— STATED PROBLEM —
Which lines in the records below contain the string "elevation"? Pull out each of those lines in full, matching case exactly.

— EXERCISE MATERIAL —
>>>>

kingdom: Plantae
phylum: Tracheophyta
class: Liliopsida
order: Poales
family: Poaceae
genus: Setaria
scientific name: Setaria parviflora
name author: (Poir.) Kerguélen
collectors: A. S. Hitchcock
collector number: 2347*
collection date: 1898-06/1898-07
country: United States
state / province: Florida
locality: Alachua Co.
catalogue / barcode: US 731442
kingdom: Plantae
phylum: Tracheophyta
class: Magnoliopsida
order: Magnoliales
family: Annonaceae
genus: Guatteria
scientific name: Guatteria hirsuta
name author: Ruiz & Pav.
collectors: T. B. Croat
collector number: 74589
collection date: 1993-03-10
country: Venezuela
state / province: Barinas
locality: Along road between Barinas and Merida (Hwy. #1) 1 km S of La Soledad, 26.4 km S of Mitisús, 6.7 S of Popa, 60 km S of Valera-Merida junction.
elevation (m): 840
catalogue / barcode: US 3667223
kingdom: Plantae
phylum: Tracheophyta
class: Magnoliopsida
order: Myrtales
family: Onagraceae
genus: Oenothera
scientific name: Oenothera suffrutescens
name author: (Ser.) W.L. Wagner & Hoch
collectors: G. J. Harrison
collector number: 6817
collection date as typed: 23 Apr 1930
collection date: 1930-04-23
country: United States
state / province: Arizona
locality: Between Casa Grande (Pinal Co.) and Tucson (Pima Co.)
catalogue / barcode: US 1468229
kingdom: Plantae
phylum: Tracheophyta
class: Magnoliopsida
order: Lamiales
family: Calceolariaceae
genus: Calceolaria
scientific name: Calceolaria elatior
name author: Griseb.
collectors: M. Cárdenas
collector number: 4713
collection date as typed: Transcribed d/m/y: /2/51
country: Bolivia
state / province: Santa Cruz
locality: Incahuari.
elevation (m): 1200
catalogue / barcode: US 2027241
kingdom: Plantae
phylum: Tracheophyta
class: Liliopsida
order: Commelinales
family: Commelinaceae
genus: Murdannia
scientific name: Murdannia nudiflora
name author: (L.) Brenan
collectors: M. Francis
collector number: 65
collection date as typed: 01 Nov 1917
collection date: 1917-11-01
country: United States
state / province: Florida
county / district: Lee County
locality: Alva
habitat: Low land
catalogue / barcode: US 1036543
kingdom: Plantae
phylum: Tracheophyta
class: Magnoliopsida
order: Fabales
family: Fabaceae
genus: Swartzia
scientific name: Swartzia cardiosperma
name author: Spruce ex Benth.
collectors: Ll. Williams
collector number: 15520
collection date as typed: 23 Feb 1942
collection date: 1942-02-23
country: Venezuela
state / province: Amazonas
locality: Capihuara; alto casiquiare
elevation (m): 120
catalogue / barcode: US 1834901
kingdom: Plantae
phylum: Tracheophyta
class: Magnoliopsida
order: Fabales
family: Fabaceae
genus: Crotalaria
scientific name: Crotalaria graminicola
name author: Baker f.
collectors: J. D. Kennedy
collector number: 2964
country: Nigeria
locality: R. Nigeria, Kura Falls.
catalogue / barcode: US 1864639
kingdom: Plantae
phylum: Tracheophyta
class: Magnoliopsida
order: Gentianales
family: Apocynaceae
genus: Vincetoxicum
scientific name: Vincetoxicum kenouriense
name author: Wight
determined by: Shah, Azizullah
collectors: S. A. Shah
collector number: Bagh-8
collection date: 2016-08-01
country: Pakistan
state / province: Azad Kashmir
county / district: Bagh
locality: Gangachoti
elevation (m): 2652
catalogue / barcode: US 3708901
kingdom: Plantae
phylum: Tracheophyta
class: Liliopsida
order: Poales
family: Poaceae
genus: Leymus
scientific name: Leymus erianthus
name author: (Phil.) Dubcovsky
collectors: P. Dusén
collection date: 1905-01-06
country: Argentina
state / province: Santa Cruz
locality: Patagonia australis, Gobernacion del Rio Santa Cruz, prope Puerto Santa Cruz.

<<<<

— SOLUTION BELOW —
elevation (m): 840
elevation (m): 1200
elevation (m): 120
elevation (m): 2652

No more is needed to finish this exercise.